* **Work to be completed**:
Gather every line below that contains the string "county" and copy each one in full. Count only matches in the same letter case.

Data entries:

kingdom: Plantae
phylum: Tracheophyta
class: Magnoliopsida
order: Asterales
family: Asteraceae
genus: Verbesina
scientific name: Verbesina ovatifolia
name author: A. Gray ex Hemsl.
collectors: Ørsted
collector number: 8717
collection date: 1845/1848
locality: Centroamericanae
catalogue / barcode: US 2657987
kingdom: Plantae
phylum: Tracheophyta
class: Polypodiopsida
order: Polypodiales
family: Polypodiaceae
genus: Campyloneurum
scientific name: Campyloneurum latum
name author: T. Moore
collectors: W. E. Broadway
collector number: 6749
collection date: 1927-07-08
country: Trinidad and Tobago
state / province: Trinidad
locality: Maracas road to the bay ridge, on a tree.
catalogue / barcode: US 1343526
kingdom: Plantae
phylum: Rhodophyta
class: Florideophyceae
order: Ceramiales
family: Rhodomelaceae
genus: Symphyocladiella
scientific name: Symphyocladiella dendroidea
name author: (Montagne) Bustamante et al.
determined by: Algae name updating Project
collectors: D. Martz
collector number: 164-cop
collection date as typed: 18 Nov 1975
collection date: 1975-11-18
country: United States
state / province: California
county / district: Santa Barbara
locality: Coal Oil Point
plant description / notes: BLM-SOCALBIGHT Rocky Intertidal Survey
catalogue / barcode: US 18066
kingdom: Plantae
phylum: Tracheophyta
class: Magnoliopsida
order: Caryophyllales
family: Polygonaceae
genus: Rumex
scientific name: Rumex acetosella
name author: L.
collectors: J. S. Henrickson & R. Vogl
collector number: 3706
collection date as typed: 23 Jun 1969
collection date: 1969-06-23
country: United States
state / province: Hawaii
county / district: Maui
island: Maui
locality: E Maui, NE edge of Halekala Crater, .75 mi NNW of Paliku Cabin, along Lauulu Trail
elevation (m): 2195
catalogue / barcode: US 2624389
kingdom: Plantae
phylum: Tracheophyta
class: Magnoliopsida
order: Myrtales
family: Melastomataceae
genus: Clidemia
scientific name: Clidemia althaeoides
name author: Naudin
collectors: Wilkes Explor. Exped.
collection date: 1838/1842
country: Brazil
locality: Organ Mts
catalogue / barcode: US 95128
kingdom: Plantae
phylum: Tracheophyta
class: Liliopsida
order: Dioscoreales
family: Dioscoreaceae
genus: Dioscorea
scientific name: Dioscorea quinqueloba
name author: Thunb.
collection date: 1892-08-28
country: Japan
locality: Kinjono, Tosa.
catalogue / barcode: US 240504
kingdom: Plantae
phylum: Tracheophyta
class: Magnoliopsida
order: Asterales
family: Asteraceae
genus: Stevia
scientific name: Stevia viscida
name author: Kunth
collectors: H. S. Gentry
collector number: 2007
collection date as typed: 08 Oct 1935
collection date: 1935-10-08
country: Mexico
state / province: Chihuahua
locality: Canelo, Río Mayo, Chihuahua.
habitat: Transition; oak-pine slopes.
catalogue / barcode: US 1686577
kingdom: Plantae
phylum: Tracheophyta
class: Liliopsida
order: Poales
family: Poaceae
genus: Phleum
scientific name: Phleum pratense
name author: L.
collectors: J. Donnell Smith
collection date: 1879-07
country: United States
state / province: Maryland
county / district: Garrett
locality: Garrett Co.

* **Answer to the problem**:
county / district: Santa Barbara
county / district: Maui
county / district: Garrett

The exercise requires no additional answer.